Other than expected handgrip strength showed only slight positive correlation with postoperative gait speed. This is in contrast to recent findings by Orwig et al. [19]. One possible explanation might be found in different times of acquisition; in the present study, gait speed was assessed five days after surgery when patients still suffer from pain and toddle with following slow gait speed, whereas the acquisition period by Orwig et al. was two and six months after surgery. Although early identification of delayed mobilisation is essential, which favours analysis five days after surgery, selective correlation of grip strength with gait analysis/relevant scores at this time has to be regarded as a weakness of the present study. For future studies, a longitudinal observation, from admission to hospital until retrieval of individuals’ status of mobility, would be desirable to prove results and encourage long-term prediction of outcome via handgrip strength analysis.

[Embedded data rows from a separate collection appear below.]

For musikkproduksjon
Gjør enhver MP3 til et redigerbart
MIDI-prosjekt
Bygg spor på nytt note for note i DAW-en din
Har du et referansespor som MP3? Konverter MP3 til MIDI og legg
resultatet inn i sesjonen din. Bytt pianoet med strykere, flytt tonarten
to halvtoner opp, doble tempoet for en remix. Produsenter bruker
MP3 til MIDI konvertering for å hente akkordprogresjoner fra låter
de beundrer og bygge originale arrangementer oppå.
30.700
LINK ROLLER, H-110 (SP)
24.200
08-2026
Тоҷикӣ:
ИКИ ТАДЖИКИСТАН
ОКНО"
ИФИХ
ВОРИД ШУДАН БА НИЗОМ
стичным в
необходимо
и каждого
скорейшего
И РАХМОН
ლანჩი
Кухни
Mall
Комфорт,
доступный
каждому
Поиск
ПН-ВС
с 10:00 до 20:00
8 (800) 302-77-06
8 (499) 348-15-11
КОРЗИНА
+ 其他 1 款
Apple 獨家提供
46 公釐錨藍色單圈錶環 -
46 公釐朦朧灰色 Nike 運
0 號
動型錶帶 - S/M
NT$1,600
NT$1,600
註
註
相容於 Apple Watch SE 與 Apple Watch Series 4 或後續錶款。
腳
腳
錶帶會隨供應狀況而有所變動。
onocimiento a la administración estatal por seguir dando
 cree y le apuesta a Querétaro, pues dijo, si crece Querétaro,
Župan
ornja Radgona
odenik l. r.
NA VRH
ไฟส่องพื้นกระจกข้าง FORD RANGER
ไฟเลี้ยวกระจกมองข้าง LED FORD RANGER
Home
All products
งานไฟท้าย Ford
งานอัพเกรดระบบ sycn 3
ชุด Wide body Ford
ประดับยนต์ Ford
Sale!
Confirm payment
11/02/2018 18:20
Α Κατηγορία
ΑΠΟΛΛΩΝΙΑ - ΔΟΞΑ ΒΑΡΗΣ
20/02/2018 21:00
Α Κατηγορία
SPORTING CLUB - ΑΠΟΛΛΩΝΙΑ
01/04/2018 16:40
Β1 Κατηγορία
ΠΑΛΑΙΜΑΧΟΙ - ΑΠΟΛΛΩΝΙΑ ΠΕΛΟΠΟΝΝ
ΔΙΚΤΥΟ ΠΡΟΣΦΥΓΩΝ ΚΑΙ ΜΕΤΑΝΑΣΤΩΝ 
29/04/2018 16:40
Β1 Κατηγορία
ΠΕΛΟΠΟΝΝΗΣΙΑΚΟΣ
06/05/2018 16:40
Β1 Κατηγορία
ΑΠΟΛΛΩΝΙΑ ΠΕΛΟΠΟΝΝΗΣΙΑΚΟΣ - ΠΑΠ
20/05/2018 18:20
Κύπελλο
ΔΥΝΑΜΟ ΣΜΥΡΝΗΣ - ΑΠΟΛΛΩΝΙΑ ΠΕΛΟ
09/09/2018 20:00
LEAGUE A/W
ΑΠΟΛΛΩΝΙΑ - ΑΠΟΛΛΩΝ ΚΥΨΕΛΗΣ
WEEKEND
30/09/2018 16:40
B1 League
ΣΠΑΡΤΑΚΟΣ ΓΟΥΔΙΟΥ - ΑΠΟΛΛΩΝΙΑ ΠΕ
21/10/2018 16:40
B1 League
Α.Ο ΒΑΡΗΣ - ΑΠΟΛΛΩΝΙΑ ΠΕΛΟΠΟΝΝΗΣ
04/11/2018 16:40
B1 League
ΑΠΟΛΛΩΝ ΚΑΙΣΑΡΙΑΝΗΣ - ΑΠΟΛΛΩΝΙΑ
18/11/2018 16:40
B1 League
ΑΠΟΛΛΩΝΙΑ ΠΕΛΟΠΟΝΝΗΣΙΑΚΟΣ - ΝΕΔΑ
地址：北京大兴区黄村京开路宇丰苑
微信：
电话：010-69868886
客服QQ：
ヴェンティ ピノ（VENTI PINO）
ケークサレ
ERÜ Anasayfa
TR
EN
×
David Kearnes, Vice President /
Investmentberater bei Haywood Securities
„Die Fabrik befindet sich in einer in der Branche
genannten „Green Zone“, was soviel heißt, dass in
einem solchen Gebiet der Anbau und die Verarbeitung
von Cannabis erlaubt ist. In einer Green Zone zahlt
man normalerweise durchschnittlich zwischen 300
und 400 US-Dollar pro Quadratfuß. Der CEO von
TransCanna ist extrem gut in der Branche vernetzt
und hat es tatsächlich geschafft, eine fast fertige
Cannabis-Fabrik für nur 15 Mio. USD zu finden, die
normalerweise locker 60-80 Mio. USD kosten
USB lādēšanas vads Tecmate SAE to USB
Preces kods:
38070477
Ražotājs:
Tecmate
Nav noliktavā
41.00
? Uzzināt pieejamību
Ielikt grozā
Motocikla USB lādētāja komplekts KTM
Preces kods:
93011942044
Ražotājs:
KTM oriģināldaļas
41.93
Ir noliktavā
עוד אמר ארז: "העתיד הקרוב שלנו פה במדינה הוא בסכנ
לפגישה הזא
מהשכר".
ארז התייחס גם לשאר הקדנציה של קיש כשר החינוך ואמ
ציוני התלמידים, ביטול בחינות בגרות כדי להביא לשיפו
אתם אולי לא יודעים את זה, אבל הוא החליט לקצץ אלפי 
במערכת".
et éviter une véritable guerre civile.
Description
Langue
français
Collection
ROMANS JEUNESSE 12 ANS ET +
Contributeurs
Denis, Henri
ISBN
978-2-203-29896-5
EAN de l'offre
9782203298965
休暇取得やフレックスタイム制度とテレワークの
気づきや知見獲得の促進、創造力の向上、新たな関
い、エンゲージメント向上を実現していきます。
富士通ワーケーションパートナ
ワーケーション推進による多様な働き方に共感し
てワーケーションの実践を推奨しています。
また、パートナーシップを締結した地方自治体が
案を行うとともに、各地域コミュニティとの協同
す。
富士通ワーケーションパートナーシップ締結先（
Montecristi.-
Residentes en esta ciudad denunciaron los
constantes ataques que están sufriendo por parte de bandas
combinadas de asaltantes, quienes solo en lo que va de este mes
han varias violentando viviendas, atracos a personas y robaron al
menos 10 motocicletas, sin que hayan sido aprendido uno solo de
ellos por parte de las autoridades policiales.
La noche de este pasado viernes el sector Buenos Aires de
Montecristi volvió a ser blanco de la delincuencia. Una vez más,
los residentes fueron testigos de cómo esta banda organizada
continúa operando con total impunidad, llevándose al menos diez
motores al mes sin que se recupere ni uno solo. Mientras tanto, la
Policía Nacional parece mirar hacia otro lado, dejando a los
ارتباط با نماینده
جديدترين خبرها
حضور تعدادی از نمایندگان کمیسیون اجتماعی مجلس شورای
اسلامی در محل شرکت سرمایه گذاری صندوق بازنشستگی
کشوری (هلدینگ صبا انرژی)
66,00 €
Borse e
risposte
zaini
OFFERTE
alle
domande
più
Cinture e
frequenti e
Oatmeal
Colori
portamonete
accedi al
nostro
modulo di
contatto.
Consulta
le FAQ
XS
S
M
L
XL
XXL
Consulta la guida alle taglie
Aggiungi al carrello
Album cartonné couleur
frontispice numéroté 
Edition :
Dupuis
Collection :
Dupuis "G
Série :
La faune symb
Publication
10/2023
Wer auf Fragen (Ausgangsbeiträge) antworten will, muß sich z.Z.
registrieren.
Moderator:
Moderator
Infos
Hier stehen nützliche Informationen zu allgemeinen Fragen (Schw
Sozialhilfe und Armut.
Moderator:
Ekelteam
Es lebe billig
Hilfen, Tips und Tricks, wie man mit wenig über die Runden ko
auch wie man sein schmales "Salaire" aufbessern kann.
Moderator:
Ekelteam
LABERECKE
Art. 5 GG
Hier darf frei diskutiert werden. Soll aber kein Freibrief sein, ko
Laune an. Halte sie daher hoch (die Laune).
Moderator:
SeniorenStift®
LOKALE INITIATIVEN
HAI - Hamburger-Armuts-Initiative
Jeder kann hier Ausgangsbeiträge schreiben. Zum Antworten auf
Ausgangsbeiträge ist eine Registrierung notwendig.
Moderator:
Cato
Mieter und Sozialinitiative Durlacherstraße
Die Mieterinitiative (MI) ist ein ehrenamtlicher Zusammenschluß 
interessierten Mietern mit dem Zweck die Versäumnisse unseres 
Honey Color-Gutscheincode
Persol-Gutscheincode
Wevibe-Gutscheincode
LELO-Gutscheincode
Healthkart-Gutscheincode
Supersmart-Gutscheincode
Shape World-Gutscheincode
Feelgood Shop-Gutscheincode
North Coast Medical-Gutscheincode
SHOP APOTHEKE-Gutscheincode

Future combination of objective parameters like gait speed, weight-bearing on the affected limb and handgrip strength could lead to a prediction model for postoperative and long-term mobility. As recurrent falls are common following hip fracture, this model could also be used for secondary fracture prevention by identification of patients with low muscle strength and gait speed [15]. Lindemann et al. could show, that simple assessment of gait speed by visual categorisation is possible with reliable results, so even smaller hospitals could use the prediction model without technical expense [14]. In consequence, this should affect aftercare of each patient and lead to an individualised treatment plan. Given current technological developments, also individualised feedback regarding the recovery process could be possible beyond hospital stay with wearable devices and connected apps in the long run [10]. Regarding to Klenk et al. sensor-based assessment of physical activity is applicable for individual progress monitoring and might become an effective approach to further improve outcome in hip fracture patients [11].

To the best of the authors knowledge, the present trial remains the first study in which handgrip strength assessment in hip fracture patients was correlated with objective weight-bearing data, obtained with mobile sensors. Key findings are positive correlation of handgrip strength with postoperative weight-bearing and mobility measurements. As a consequence, handgrip strength assessment should be performed for every orthogeriatric patient already at admission to identify patients at risk for mobilisation complications. In the future, it could be a predictive model for postoperative and long-term mobilisation and mobility, consisting of easily accessible parameters like gait speed, weight-bearing and handgrip strength.